Material provided |
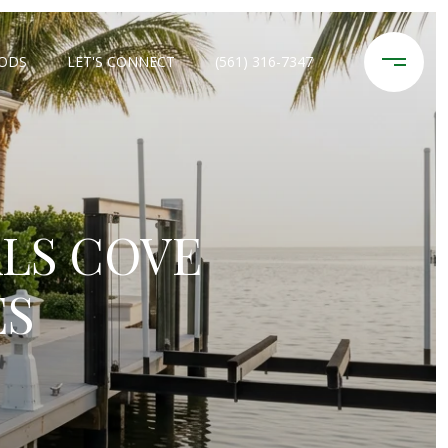
ODS
LET'S CONNECT
(561) 316-7347
LS COVE
ES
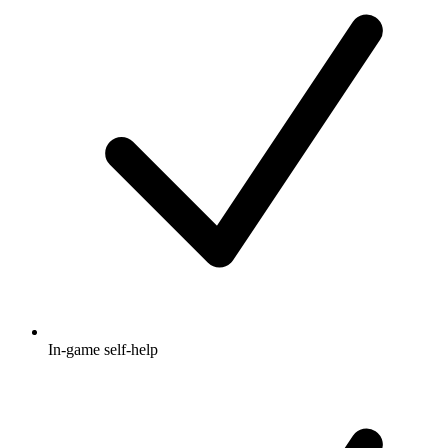
In-game self-help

What you have to do | Each line of the data is to be duplicated exactly; pictures stay out of the copy.

Task response |
ODS
LET'S CONNECT
(561) 316-7347
LS COVE
ES
In-game self-help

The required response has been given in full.